Correlation Between Home Federal and First Mid
Can any of the company-specific risk be diversified away by investing in both Home Federal and First Mid at the same time? Although using a correlation coefficient on its own may not help to predict future stock returns, this module helps to understand the diversifiable risk of combining Home Federal and First Mid into the same portfolio, which is an essential part of the fundamental portfolio management process.
By analyzing existing cross correlation between Home Federal Bancorp and First Mid Illinois, you can compare the effects of market volatilities on Home Federal and First Mid and check how they will diversify away market risk if combined in the same portfolio for a given time horizon. You can also utilize pair trading strategies of matching a long position in Home Federal with a short position of First Mid. Check out your portfolio center. Please also check ongoing floating volatility patterns of Home Federal and First Mid.
Diversification Opportunities for Home Federal and First Mid
-0.35 | Correlation Coefficient |
Very good diversification
The 3 months correlation between Home and First is -0.35. Overlapping area represents the amount of risk that can be diversified away by holding Home Federal Bancorp and First Mid Illinois in the same portfolio, assuming nothing else is changed. The correlation between historical prices or returns on First Mid Illinois and Home Federal is a relative statistical measure of the degree to which these equity instruments tend to move together. The correlation coefficient measures the extent to which returns on Home Federal Bancorp are associated (or correlated) with First Mid. Values of the correlation coefficient range from -1 to +1, where. The correlation of zero (0) is possible when the price movement of First Mid Illinois has no effect on the direction of Home Federal i.e., Home Federal and First Mid go up and down completely randomly.
Pair Corralation between Home Federal and First Mid
Given the investment horizon of 90 days Home Federal Bancorp is expected to generate 0.99 times more return on investment than First Mid. However, Home Federal Bancorp is 1.01 times less risky than First Mid. It trades about 0.02 of its potential returns per unit of risk. First Mid Illinois is currently generating about -0.03 per unit of risk. If you would invest 1,287 in Home Federal Bancorp on February 15, 2025 and sell it today you would earn a total of 14.00 from holding Home Federal Bancorp or generate 1.09% return on investment over 90 days.
Time Period | 3 Months [change] |
Direction | Moves Against |
Strength | Insignificant |
Accuracy | 88.71% |
Values | Daily Returns |
Home Federal Bancorp vs.
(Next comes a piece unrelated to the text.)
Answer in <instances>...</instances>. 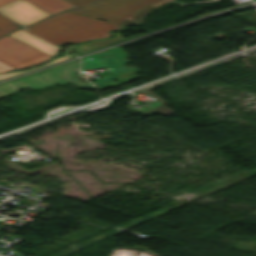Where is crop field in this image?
I'll return each mask as SVG.
<instances>
[{"label":"crop field","instance_id":"8a807250","mask_svg":"<svg viewBox=\"0 0 256 256\" xmlns=\"http://www.w3.org/2000/svg\"><path fill=\"white\" fill-rule=\"evenodd\" d=\"M123 28V26L68 11L27 27L29 31L58 46L64 43L106 38L110 36L108 34L110 30H121Z\"/></svg>","mask_w":256,"mask_h":256},{"label":"crop field","instance_id":"ac0d7876","mask_svg":"<svg viewBox=\"0 0 256 256\" xmlns=\"http://www.w3.org/2000/svg\"><path fill=\"white\" fill-rule=\"evenodd\" d=\"M75 6L89 0H65ZM172 0H92L68 11L119 25L140 24L147 12Z\"/></svg>","mask_w":256,"mask_h":256},{"label":"crop field","instance_id":"34b2d1b8","mask_svg":"<svg viewBox=\"0 0 256 256\" xmlns=\"http://www.w3.org/2000/svg\"><path fill=\"white\" fill-rule=\"evenodd\" d=\"M104 55H107L109 58H103ZM97 56H99V58H97ZM89 57L92 59L88 60L87 58ZM128 57L121 47H115L99 54L84 57V63L82 67L86 69L108 67L111 69L110 72L113 75L96 81L98 89L102 90L107 87L118 86L140 78L139 76L135 75L136 73L140 72L135 66L130 68L124 66V64L128 63L126 59ZM102 59H105L103 63H101ZM114 79L118 80L119 83H113L112 81Z\"/></svg>","mask_w":256,"mask_h":256},{"label":"crop field","instance_id":"412701ff","mask_svg":"<svg viewBox=\"0 0 256 256\" xmlns=\"http://www.w3.org/2000/svg\"><path fill=\"white\" fill-rule=\"evenodd\" d=\"M51 58L8 35L0 38V61L16 68H24Z\"/></svg>","mask_w":256,"mask_h":256},{"label":"crop field","instance_id":"f4fd0767","mask_svg":"<svg viewBox=\"0 0 256 256\" xmlns=\"http://www.w3.org/2000/svg\"><path fill=\"white\" fill-rule=\"evenodd\" d=\"M67 83L68 82L61 77L47 70L36 75L0 85V99L23 89L24 86H27L32 90H39L56 84L63 85Z\"/></svg>","mask_w":256,"mask_h":256},{"label":"crop field","instance_id":"dd49c442","mask_svg":"<svg viewBox=\"0 0 256 256\" xmlns=\"http://www.w3.org/2000/svg\"><path fill=\"white\" fill-rule=\"evenodd\" d=\"M0 12L25 26L47 16L49 13L39 9L26 0H16L0 7Z\"/></svg>","mask_w":256,"mask_h":256},{"label":"crop field","instance_id":"e52e79f7","mask_svg":"<svg viewBox=\"0 0 256 256\" xmlns=\"http://www.w3.org/2000/svg\"><path fill=\"white\" fill-rule=\"evenodd\" d=\"M9 36H11L15 39H18L30 46H33V47L47 53L48 55H50L52 57H54L58 51V48L53 47V46L43 42L42 40L36 38L35 36L29 34L24 28L9 34Z\"/></svg>","mask_w":256,"mask_h":256},{"label":"crop field","instance_id":"d8731c3e","mask_svg":"<svg viewBox=\"0 0 256 256\" xmlns=\"http://www.w3.org/2000/svg\"><path fill=\"white\" fill-rule=\"evenodd\" d=\"M79 65H80L79 60H77L68 64L55 67L50 71L58 74L59 76L67 80L69 83H74L78 86H81L87 89H94L93 85L87 82H83L75 76L76 71L79 69Z\"/></svg>","mask_w":256,"mask_h":256},{"label":"crop field","instance_id":"5a996713","mask_svg":"<svg viewBox=\"0 0 256 256\" xmlns=\"http://www.w3.org/2000/svg\"><path fill=\"white\" fill-rule=\"evenodd\" d=\"M36 6L50 12L52 15L65 9L74 7L64 0H28Z\"/></svg>","mask_w":256,"mask_h":256},{"label":"crop field","instance_id":"3316defc","mask_svg":"<svg viewBox=\"0 0 256 256\" xmlns=\"http://www.w3.org/2000/svg\"><path fill=\"white\" fill-rule=\"evenodd\" d=\"M121 40H124V38L121 36L120 32H117V33H115V37L110 39V40L87 42L85 44L75 46L74 49L78 53L82 54L84 52L94 50V49H97L99 47L106 46V45H109V44H112V43H115V42H118V41H121Z\"/></svg>","mask_w":256,"mask_h":256},{"label":"crop field","instance_id":"28ad6ade","mask_svg":"<svg viewBox=\"0 0 256 256\" xmlns=\"http://www.w3.org/2000/svg\"><path fill=\"white\" fill-rule=\"evenodd\" d=\"M18 29V26L0 14V30L8 34Z\"/></svg>","mask_w":256,"mask_h":256},{"label":"crop field","instance_id":"d1516ede","mask_svg":"<svg viewBox=\"0 0 256 256\" xmlns=\"http://www.w3.org/2000/svg\"><path fill=\"white\" fill-rule=\"evenodd\" d=\"M65 55L62 56V57H59V58H56L55 60L49 62L48 64L46 65H49V64H53V63H56V62H59V61H63V60H66V59H69V58H73L71 55H69L68 53L64 52ZM44 65V66H46ZM43 67V66H41ZM39 68V67H38ZM36 69V68H34ZM33 70V69H31ZM29 71V70H28ZM23 72H26V71H18V72H13V73H8V74H4V75H0V80L2 79H5V78H8V77H11V76H14V75H17V74H20V73H23Z\"/></svg>","mask_w":256,"mask_h":256},{"label":"crop field","instance_id":"22f410ed","mask_svg":"<svg viewBox=\"0 0 256 256\" xmlns=\"http://www.w3.org/2000/svg\"><path fill=\"white\" fill-rule=\"evenodd\" d=\"M153 111H155L157 113H160V114H163L165 116H167V115H169L170 113L173 112V110H171L170 108H168V107H166V106H164L162 104L160 106L154 108L153 110H148L146 112H144V111L143 112L144 113H150V112H153Z\"/></svg>","mask_w":256,"mask_h":256},{"label":"crop field","instance_id":"cbeb9de0","mask_svg":"<svg viewBox=\"0 0 256 256\" xmlns=\"http://www.w3.org/2000/svg\"><path fill=\"white\" fill-rule=\"evenodd\" d=\"M7 70H16V69H14V68H12V67H10V66L2 63V62H0V73H3L5 71H7Z\"/></svg>","mask_w":256,"mask_h":256},{"label":"crop field","instance_id":"5142ce71","mask_svg":"<svg viewBox=\"0 0 256 256\" xmlns=\"http://www.w3.org/2000/svg\"><path fill=\"white\" fill-rule=\"evenodd\" d=\"M10 1H13V0H0V6L4 5V4H6V3L10 2Z\"/></svg>","mask_w":256,"mask_h":256},{"label":"crop field","instance_id":"d9b57169","mask_svg":"<svg viewBox=\"0 0 256 256\" xmlns=\"http://www.w3.org/2000/svg\"><path fill=\"white\" fill-rule=\"evenodd\" d=\"M3 35H5V34H4L3 32H1V31H0V37H1V36H3Z\"/></svg>","mask_w":256,"mask_h":256}]
</instances>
First Mid Illinois
Performance |
Timeline |
Home Federal Bancorp |
First Mid Illinois |
Home Federal and First Mid Volatility Contrast
Predicted Return Density |
Returns |
Pair Trading with Home Federal and First Mid
The main advantage of trading using opposite Home Federal and First Mid positions is that it hedges away some unsystematic risk. Because of two separate transactions, even if Home Federal position performs unexpectedly, First Mid can make up some of the losses. Pair trading also minimizes risk from directional movements in the market. For example, if an entire industry or sector drops because of unexpected headlines, the short position in First Mid will offset losses from the drop in First Mid's long position.Home Federal vs. First Northwest Bancorp | Home Federal vs. Community West Bancshares | Home Federal vs. Magyar Bancorp |
First Mid vs. Home Federal Bancorp | First Mid vs. First Northwest Bancorp | First Mid vs. Community West Bancshares | First Mid vs. Magyar Bancorp |
Check out your portfolio center.Note that this page's information should be used as a complementary analysis to find the right mix of equity instruments to add to your existing portfolios or create a brand new portfolio. You can also try the Commodity Directory module to find actively traded commodities issued by global exchanges.